WHAT THIS TASK INVOLVES —
Give the lines, starting at the one that contains "order: Charadriiformes" and ending at the last line of the rows, as a Markdown table with two columns, No. and Line. Number each line and leave out blank lines.

##### MATERIAL FOR THE TASK

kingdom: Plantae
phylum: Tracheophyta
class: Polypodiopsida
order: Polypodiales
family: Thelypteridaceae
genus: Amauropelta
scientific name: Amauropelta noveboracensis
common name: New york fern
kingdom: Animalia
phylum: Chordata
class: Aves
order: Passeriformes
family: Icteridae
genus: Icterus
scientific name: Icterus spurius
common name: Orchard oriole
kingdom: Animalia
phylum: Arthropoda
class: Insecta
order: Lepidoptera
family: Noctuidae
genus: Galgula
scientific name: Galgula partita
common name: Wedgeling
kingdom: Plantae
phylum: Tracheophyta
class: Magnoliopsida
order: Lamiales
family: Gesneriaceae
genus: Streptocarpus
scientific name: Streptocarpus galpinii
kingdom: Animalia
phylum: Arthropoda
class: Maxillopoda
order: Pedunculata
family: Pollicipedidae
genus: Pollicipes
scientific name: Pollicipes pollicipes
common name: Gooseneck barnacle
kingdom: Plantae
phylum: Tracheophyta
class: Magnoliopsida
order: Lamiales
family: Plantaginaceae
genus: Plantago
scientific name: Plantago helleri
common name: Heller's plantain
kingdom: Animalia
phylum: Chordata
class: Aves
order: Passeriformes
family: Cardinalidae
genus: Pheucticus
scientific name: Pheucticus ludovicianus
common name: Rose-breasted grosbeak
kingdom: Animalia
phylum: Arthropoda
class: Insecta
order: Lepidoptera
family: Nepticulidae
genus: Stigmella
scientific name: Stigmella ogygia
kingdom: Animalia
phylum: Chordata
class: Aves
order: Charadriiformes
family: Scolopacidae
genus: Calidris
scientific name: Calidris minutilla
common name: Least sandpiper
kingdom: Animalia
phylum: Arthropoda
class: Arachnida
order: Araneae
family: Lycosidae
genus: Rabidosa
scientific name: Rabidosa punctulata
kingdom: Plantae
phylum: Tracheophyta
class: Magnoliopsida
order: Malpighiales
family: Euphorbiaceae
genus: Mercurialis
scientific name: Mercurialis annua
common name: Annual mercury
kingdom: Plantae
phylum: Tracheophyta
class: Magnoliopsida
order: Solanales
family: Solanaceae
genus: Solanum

##########

ANSWER IN FULL —
| No. | Line |
|---|---|
| 1 | order: Charadriiformes |
| 2 | family: Scolopacidae |
| 3 | genus: Calidris |
| 4 | scientific name: Calidris minutilla |
| 5 | common name: Least sandpiper |
| 6 | kingdom: Animalia |
| 7 | phylum: Arthropoda |
| 8 | class: Arachnida |
| 9 | order: Araneae |
| 10 | family: Lycosidae |
| 11 | genus: Rabidosa |
| 12 | scientific name: Rabidosa punctulata |
| 13 | kingdom: Plantae |
| 14 | phylum: Tracheophyta |
| 15 | class: Magnoliopsida |
| 16 | order: Malpighiales |
| 17 | family: Euphorbiaceae |
| 18 | genus: Mercurialis |
| 19 | scientific name: Mercurialis annua |
| 20 | common name: Annual mercury |
| 21 | kingdom: Plantae |
| 22 | phylum: Tracheophyta |
| 23 | class: Magnoliopsida |
| 24 | order: Solanales |
| 25 | family: Solanaceae |
| 26 | genus: Solanum |